TASK BRIEF:
Write out the text of the data below line for line, keeping every character and line break as it appears. Leave the pictures out.

DATA FOR REVIEW:

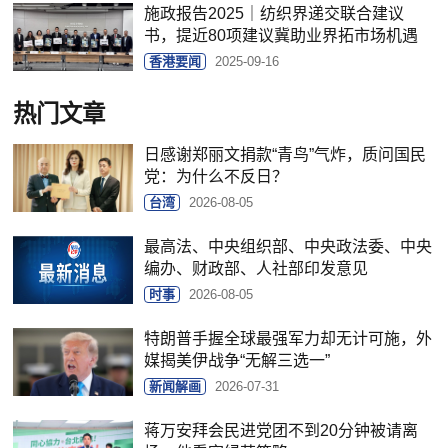
施政报告2025｜纺织界递交联合建议
书，提近80项建议冀助业界拓市场机遇
香港要闻
2025-09-16
热门文章
日感谢郑丽文捐款“青鸟”气炸，质问国民
党：为什么不反日？
台湾
2026-08-05
最高法、中央组织部、中央政法委、中央
编办、财政部、人社部印发意见
时事
2026-08-05
特朗普手握全球最强军力却无计可施，外
媒揭美伊战争“无解三选一”
新闻解画
2026-07-31
蒋万安拜会民进党团不到20分钟被请离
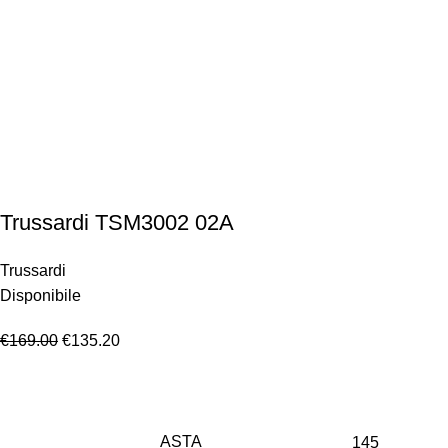
Trussardi TSM3002 02A
Trussardi
Disponibile
€
169.00
€
135.20
ASTA
145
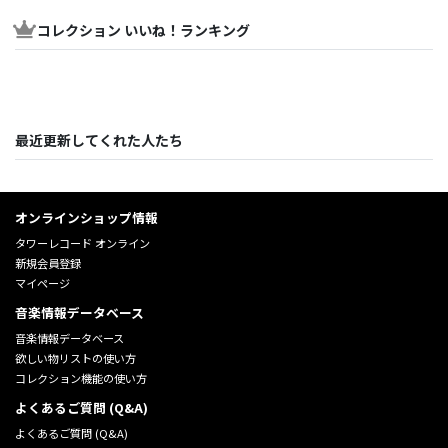
コレクション いいね！ランキング
最近更新してくれた人たち
オンラインショップ情報
タワーレコード オンライン
新規会員登録
マイページ
音楽情報データベース
音楽情報データベース
欲しい物リストの使い方
コレクション機能の使い方
よくあるご質問 (Q&A)
よくあるご質問 (Q&A)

SOLUTION BELOW:
施政报告2025｜纺织界递交联合建议
书，提近80项建议冀助业界拓市场机遇
香港要闻
2025-09-16
热门文章
日感谢郑丽文捐款“青鸟”气炸，质问国民
党：为什么不反日？
台湾
2026-08-05
最高法、中央组织部、中央政法委、中央
编办、财政部、人社部印发意见
时事
2026-08-05
特朗普手握全球最强军力却无计可施，外
媒揭美伊战争“无解三选一”
新闻解画
2026-07-31
蒋万安拜会民进党团不到20分钟被请离
Trussardi TSM3002 02A
Trussardi
Disponibile
€
169.00
€
135.20
ASTA
145
コレクション いいね！ランキング
最近更新してくれた人たち
オンラインショップ情報
タワーレコード オンライン
新規会員登録
マイページ
音楽情報データベース
音楽情報データベース
欲しい物リストの使い方
コレクション機能の使い方
よくあるご質問 (Q&A)
よくあるご質問 (Q&A)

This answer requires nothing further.